A liquid, never brewed,
now different from its source.
Art: a similar process,
source and final versions related,
but different: a poem.
Mere screed.
No layoffs in this elaboratory…..
CAS riffing Ellen Dillon, during our Niedecker poems period
Sept. 2013
TOUGH COOKERY (The Steinery Concoctions) Oct. 4, 2013 CAS (Gertrude riffs)
If eggs are eggshell white if they absorb moisture and heat and even butter, if they sticky will slick a pan that has no heavy greasing, if they manage this and it is not morning it is not at all morning if they manage this they need a menu.
A SLAB OF BACON.
All attention to constant spatters to a crackling, all attention to this creates out of it what is red in tasting and perhaps opaque in fat. The purpose of this is certain. Imagine a morning chosen and agreed, imagine it is also consensus, imagine no other meal will happen and no plates appear, imagine everything else on the menu is burnt in a very large pan and might have turned into dry hard crisps, imagine all those things made a vegemite and imagine it was imagined, imagine the vegetarian way to a breakfast, if you imagine this at midnight and in a hushed tone, if you imagine this in spite of the required event of an uncertain body of water and a ski slope in the distance, imagine this and an abundant buffet a groaning expanse of buffet is included certainly, it is not real and pleasant and tasting good.

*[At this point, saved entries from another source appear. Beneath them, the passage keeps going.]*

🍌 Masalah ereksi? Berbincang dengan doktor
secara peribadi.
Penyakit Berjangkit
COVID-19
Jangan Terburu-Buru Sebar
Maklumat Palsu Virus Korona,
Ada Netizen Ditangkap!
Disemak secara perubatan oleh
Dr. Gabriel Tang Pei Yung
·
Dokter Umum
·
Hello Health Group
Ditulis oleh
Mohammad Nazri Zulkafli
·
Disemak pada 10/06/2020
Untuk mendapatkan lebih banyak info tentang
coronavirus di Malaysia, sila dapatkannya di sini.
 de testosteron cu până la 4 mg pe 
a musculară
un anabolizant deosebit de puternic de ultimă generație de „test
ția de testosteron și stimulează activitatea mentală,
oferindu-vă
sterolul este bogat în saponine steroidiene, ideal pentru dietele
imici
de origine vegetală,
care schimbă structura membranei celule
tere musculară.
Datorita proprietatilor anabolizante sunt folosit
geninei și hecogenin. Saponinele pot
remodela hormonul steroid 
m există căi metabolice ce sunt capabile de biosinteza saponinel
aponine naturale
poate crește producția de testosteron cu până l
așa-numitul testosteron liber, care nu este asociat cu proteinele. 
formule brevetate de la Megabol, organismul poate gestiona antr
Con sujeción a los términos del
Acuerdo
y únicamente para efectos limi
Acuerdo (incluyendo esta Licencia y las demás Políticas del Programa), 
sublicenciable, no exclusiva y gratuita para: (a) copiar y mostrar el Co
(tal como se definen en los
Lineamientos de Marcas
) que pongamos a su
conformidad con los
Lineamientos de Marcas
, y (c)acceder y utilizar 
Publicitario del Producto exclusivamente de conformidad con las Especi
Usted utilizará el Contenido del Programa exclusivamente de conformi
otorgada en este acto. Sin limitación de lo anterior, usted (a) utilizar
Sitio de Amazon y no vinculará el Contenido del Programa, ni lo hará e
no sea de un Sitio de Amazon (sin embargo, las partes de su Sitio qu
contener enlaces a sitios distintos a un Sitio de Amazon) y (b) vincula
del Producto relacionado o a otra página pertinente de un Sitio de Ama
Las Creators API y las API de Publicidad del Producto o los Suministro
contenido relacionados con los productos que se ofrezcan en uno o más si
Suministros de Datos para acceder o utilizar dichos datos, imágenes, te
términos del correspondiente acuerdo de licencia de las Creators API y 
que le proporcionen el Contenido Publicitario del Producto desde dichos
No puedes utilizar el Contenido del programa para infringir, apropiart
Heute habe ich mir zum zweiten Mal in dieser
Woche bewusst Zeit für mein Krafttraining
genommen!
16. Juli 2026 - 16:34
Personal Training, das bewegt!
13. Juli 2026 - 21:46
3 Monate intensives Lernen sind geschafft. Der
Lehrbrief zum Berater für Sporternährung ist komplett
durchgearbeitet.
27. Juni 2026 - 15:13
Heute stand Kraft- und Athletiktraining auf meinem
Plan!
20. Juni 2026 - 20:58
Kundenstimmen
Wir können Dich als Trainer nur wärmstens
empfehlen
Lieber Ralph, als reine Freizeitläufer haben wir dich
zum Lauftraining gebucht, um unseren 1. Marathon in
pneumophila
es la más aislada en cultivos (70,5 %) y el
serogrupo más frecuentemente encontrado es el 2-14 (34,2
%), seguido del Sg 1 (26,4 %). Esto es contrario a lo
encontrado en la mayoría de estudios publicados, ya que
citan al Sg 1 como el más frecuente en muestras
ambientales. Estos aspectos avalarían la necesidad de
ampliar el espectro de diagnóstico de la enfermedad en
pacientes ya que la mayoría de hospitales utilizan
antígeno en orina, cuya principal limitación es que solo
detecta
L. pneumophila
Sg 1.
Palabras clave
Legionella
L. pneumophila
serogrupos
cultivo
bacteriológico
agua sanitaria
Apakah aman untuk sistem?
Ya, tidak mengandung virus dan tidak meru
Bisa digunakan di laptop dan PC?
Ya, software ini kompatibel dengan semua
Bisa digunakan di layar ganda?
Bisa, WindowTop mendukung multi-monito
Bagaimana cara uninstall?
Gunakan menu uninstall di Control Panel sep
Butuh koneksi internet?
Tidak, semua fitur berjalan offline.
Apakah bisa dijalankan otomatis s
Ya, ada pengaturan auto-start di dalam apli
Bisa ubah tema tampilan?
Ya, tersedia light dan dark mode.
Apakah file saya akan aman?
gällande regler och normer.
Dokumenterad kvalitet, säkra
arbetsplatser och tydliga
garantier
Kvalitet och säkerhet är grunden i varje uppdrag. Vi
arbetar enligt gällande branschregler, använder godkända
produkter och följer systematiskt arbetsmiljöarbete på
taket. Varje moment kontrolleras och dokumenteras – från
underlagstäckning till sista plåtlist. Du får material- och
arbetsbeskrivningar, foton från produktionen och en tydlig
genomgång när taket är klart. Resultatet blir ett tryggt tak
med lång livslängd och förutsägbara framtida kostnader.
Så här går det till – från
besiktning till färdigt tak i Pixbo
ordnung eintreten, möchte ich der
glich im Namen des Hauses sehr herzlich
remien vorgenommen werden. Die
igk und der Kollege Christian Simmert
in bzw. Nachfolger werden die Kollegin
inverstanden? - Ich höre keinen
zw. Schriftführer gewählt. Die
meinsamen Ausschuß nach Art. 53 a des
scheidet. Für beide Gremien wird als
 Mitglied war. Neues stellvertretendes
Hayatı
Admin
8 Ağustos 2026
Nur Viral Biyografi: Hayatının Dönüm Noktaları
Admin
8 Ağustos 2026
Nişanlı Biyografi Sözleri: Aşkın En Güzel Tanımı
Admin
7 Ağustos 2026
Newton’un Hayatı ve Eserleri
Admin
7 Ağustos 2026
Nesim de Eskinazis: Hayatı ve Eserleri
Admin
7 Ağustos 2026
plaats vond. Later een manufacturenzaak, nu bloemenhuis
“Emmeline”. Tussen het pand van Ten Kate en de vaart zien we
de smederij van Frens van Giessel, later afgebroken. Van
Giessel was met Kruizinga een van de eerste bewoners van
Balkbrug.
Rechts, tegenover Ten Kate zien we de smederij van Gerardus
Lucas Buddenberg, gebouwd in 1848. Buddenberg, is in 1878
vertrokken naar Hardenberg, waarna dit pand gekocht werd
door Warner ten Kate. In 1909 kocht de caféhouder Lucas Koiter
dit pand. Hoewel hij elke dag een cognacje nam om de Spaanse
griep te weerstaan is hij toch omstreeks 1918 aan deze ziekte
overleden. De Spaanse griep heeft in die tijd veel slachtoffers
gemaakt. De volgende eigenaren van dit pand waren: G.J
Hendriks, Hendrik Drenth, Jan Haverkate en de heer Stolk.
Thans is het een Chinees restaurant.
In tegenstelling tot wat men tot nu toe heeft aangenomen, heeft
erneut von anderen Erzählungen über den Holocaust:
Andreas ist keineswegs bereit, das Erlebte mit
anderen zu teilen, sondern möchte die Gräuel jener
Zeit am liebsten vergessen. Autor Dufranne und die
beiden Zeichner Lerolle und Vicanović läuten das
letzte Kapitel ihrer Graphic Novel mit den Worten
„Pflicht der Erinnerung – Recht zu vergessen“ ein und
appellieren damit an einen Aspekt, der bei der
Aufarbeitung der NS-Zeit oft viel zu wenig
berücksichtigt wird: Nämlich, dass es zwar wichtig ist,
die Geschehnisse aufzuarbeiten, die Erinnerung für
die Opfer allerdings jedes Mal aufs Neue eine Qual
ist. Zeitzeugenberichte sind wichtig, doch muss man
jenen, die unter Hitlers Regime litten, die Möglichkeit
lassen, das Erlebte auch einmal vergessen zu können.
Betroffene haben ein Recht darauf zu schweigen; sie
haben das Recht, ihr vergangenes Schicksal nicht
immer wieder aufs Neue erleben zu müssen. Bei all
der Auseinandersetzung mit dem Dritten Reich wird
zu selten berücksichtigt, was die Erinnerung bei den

This which was so often a constraint was recurring.
BURNT TOAST.
Butter, what is butter, it is only lacking a knife.
The timing in that is that crumbs spoil a plate. The burning has begun. There is that smell. But perhaps we have, we have that scraping and that crust removal and quickly, neatly any is gone, mornings there is coffee and there will be a gooseberry preserve and ginger mostly ginger is that tart and tingling. For sure, toasting is fine-tuning and enticing.
There is no sense in empathy and in chemistry. There can be poached eggs in Mexican salsa. There is no recipe. There is no particular brand to use. It was used last week, that showed tomatoes and perhaps red peppers and onions. It lacked no taste and perhaps if substitutions are not necessary there is some sense in eating.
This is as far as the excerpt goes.